First of all: Happy new year, everyone. I love that last Calvin & Hobbes strip and find some way to share it at this time each year. The new year really does offer a fresh start in a magical world, and I hope that with the recovering economy we all have a chance to go exploring in 2014.
Secondly, here’s an exhortation about New Year’s Resolutions: While the intention is good, the success rate on resolutions is only 8%. Reasonable people like engineers will use more effective change management methods. Make plans, not resolutions, if you really want to improve your practice.

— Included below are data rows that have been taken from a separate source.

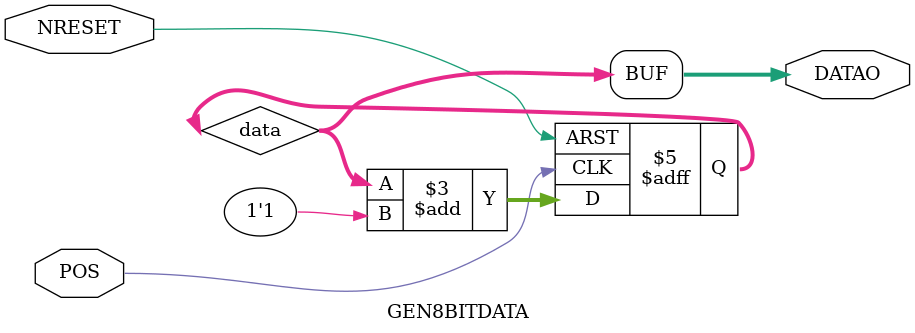
<source format=v>

module GEN8BITDATA (
    input  wire       NRESET ,
    input  wire       POS    ,
    output wire [7:0] DATAO
);

    reg [7:0] data = 0;
    assign DATAO = data;
    always @(posedge POS, negedge NRESET) begin
        if (!NRESET) begin
            data = 0;
        end else begin
            data = data + 1'b1;
        end
    end

endmodule
</source>
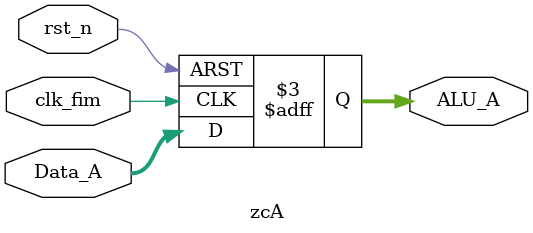
<source format=v>
`timescale 1ns / 1ps
module zcA(rst_n,Data_A,clk_fim,ALU_A);//AÔÝ´æÆ÷
   input rst_n;
   input [31:0]Data_A;
   input clk_fim;
   output reg [31:0]ALU_A;
   always@(negedge rst_n or posedge clk_fim)
   begin 
      if(!rst_n)
         ALU_A<=32'b0;
      else
         ALU_A<=Data_A;
   end
endmodule

</source>
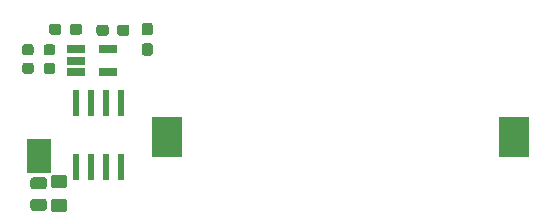
<source format=gbr>
%TF.GenerationSoftware,KiCad,Pcbnew,(5.1.6)-1*%
%TF.CreationDate,2020-11-12T12:57:51-08:00*%
%TF.ProjectId,frontendfullv2,66726f6e-7465-46e6-9466-756c6c76322e,rev?*%
%TF.SameCoordinates,Original*%
%TF.FileFunction,Paste,Bot*%
%TF.FilePolarity,Positive*%
%FSLAX46Y46*%
G04 Gerber Fmt 4.6, Leading zero omitted, Abs format (unit mm)*
G04 Created by KiCad (PCBNEW (5.1.6)-1) date 2020-11-12 12:57:51*
%MOMM*%
%LPD*%
G01*
G04 APERTURE LIST*
%ADD10R,1.560000X0.650000*%
%ADD11R,0.600000X2.200000*%
%ADD12R,2.000000X3.000000*%
%ADD13R,2.540000X3.510000*%
G04 APERTURE END LIST*
%TO.C,C3*%
G36*
G01*
X70365199Y-129075600D02*
X71265201Y-129075600D01*
G75*
G02*
X71515200Y-129325599I0J-249999D01*
G01*
X71515200Y-129975601D01*
G75*
G02*
X71265201Y-130225600I-249999J0D01*
G01*
X70365199Y-130225600D01*
G75*
G02*
X70115200Y-129975601I0J249999D01*
G01*
X70115200Y-129325599D01*
G75*
G02*
X70365199Y-129075600I249999J0D01*
G01*
G37*
G36*
G01*
X70365199Y-127025600D02*
X71265201Y-127025600D01*
G75*
G02*
X71515200Y-127275599I0J-249999D01*
G01*
X71515200Y-127925601D01*
G75*
G02*
X71265201Y-128175600I-249999J0D01*
G01*
X70365199Y-128175600D01*
G75*
G02*
X70115200Y-127925601I0J249999D01*
G01*
X70115200Y-127275599D01*
G75*
G02*
X70365199Y-127025600I249999J0D01*
G01*
G37*
%TD*%
%TO.C,C13*%
G36*
G01*
X75023200Y-114570500D02*
X75023200Y-115045500D01*
G75*
G02*
X74785700Y-115283000I-237500J0D01*
G01*
X74210700Y-115283000D01*
G75*
G02*
X73973200Y-115045500I0J237500D01*
G01*
X73973200Y-114570500D01*
G75*
G02*
X74210700Y-114333000I237500J0D01*
G01*
X74785700Y-114333000D01*
G75*
G02*
X75023200Y-114570500I0J-237500D01*
G01*
G37*
G36*
G01*
X76773200Y-114570500D02*
X76773200Y-115045500D01*
G75*
G02*
X76535700Y-115283000I-237500J0D01*
G01*
X75960700Y-115283000D01*
G75*
G02*
X75723200Y-115045500I0J237500D01*
G01*
X75723200Y-114570500D01*
G75*
G02*
X75960700Y-114333000I237500J0D01*
G01*
X76535700Y-114333000D01*
G75*
G02*
X76773200Y-114570500I0J-237500D01*
G01*
G37*
%TD*%
%TO.C,C12*%
G36*
G01*
X71012600Y-114494300D02*
X71012600Y-114969300D01*
G75*
G02*
X70775100Y-115206800I-237500J0D01*
G01*
X70200100Y-115206800D01*
G75*
G02*
X69962600Y-114969300I0J237500D01*
G01*
X69962600Y-114494300D01*
G75*
G02*
X70200100Y-114256800I237500J0D01*
G01*
X70775100Y-114256800D01*
G75*
G02*
X71012600Y-114494300I0J-237500D01*
G01*
G37*
G36*
G01*
X72762600Y-114494300D02*
X72762600Y-114969300D01*
G75*
G02*
X72525100Y-115206800I-237500J0D01*
G01*
X71950100Y-115206800D01*
G75*
G02*
X71712600Y-114969300I0J237500D01*
G01*
X71712600Y-114494300D01*
G75*
G02*
X71950100Y-114256800I237500J0D01*
G01*
X72525100Y-114256800D01*
G75*
G02*
X72762600Y-114494300I0J-237500D01*
G01*
G37*
%TD*%
D10*
%TO.C,U7*%
X74959200Y-118323400D03*
X74959200Y-116423400D03*
X72259200Y-116423400D03*
X72259200Y-117373400D03*
X72259200Y-118323400D03*
%TD*%
%TO.C,R1*%
G36*
G01*
X68663000Y-117796300D02*
X68663000Y-118271300D01*
G75*
G02*
X68425500Y-118508800I-237500J0D01*
G01*
X67925500Y-118508800D01*
G75*
G02*
X67688000Y-118271300I0J237500D01*
G01*
X67688000Y-117796300D01*
G75*
G02*
X67925500Y-117558800I237500J0D01*
G01*
X68425500Y-117558800D01*
G75*
G02*
X68663000Y-117796300I0J-237500D01*
G01*
G37*
G36*
G01*
X70488000Y-117796300D02*
X70488000Y-118271300D01*
G75*
G02*
X70250500Y-118508800I-237500J0D01*
G01*
X69750500Y-118508800D01*
G75*
G02*
X69513000Y-118271300I0J237500D01*
G01*
X69513000Y-117796300D01*
G75*
G02*
X69750500Y-117558800I237500J0D01*
G01*
X70250500Y-117558800D01*
G75*
G02*
X70488000Y-117796300I0J-237500D01*
G01*
G37*
%TD*%
%TO.C,R2*%
G36*
G01*
X69513000Y-116696500D02*
X69513000Y-116221500D01*
G75*
G02*
X69750500Y-115984000I237500J0D01*
G01*
X70250500Y-115984000D01*
G75*
G02*
X70488000Y-116221500I0J-237500D01*
G01*
X70488000Y-116696500D01*
G75*
G02*
X70250500Y-116934000I-237500J0D01*
G01*
X69750500Y-116934000D01*
G75*
G02*
X69513000Y-116696500I0J237500D01*
G01*
G37*
G36*
G01*
X67688000Y-116696500D02*
X67688000Y-116221500D01*
G75*
G02*
X67925500Y-115984000I237500J0D01*
G01*
X68425500Y-115984000D01*
G75*
G02*
X68663000Y-116221500I0J-237500D01*
G01*
X68663000Y-116696500D01*
G75*
G02*
X68425500Y-116934000I-237500J0D01*
G01*
X67925500Y-116934000D01*
G75*
G02*
X67688000Y-116696500I0J237500D01*
G01*
G37*
%TD*%
%TO.C,R3*%
G36*
G01*
X69538001Y-128274500D02*
X68637999Y-128274500D01*
G75*
G02*
X68388000Y-128024501I0J249999D01*
G01*
X68388000Y-127499499D01*
G75*
G02*
X68637999Y-127249500I249999J0D01*
G01*
X69538001Y-127249500D01*
G75*
G02*
X69788000Y-127499499I0J-249999D01*
G01*
X69788000Y-128024501D01*
G75*
G02*
X69538001Y-128274500I-249999J0D01*
G01*
G37*
G36*
G01*
X69538001Y-130099500D02*
X68637999Y-130099500D01*
G75*
G02*
X68388000Y-129849501I0J249999D01*
G01*
X68388000Y-129324499D01*
G75*
G02*
X68637999Y-129074500I249999J0D01*
G01*
X69538001Y-129074500D01*
G75*
G02*
X69788000Y-129324499I0J-249999D01*
G01*
X69788000Y-129849501D01*
G75*
G02*
X69538001Y-130099500I-249999J0D01*
G01*
G37*
%TD*%
D11*
%TO.C,U1*%
X76073000Y-120998000D03*
X76073000Y-126398000D03*
X74803000Y-120998000D03*
X74803000Y-126398000D03*
X73533000Y-120998000D03*
X73533000Y-126398000D03*
X72263000Y-120998000D03*
X72263000Y-126398000D03*
%TD*%
D12*
%TO.C,J1*%
X69088000Y-125476000D03*
%TD*%
%TO.C,C2*%
G36*
G01*
X78045300Y-115896100D02*
X78520300Y-115896100D01*
G75*
G02*
X78757800Y-116133600I0J-237500D01*
G01*
X78757800Y-116733600D01*
G75*
G02*
X78520300Y-116971100I-237500J0D01*
G01*
X78045300Y-116971100D01*
G75*
G02*
X77807800Y-116733600I0J237500D01*
G01*
X77807800Y-116133600D01*
G75*
G02*
X78045300Y-115896100I237500J0D01*
G01*
G37*
G36*
G01*
X78045300Y-114171100D02*
X78520300Y-114171100D01*
G75*
G02*
X78757800Y-114408600I0J-237500D01*
G01*
X78757800Y-115008600D01*
G75*
G02*
X78520300Y-115246100I-237500J0D01*
G01*
X78045300Y-115246100D01*
G75*
G02*
X77807800Y-115008600I0J237500D01*
G01*
X77807800Y-114408600D01*
G75*
G02*
X78045300Y-114171100I237500J0D01*
G01*
G37*
%TD*%
D13*
%TO.C,BT1*%
X79935000Y-123825000D03*
X109295000Y-123825000D03*
%TD*%
M02*

</source>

Although most people call them “drawings” instead of “plans,” there’s a reason that costly infrastructure is built using a detailed set of plans that describes all of the pieces that need to be brought to a site and assembled in a particular order. Without detailed plans, no amount of wishing will create new infrastructure that meets some pressing need.
Treat your business the same way. Identify your requirements, assess your budget, specify the pieces that need to be assembled, and make a schedule with milestones for delivering the new program. Only with a detailed plan can you reliably effect change in your practice that achieves your goals.
Atlas Geotechnical, in addition to our ever-evolving 5-year strategic plan, will execute two focused strategic plans in 2014. One involves earning repeat business from a very large, well respected infrastructure design firm. Their projects have complex foundation problems at a rate and severity higher than other firms, which makes them an ideal match for Atlas’ approach to foundation engineering.
The other strategic plan is more speculative. We will attempt to build a 3-firm alliance to pursue means-and-methods engineering projects. The team members are all willing, but we’re not yet sure about the market size and the real potential for profitability. The first step in that plan is to confirm that the plan really is a worthwhile use of scarce resources.
Be assured that by the middle of January both of these initiatives will have detailed plans that include resource requirements, milestones, and performance expectations. Only with this level of planning can we reliably convert “I wish I had more cool projects” into “Wow, look at our marvelous backlog of cool projects.” I hope that each of you, by the end of this new year, can say the same.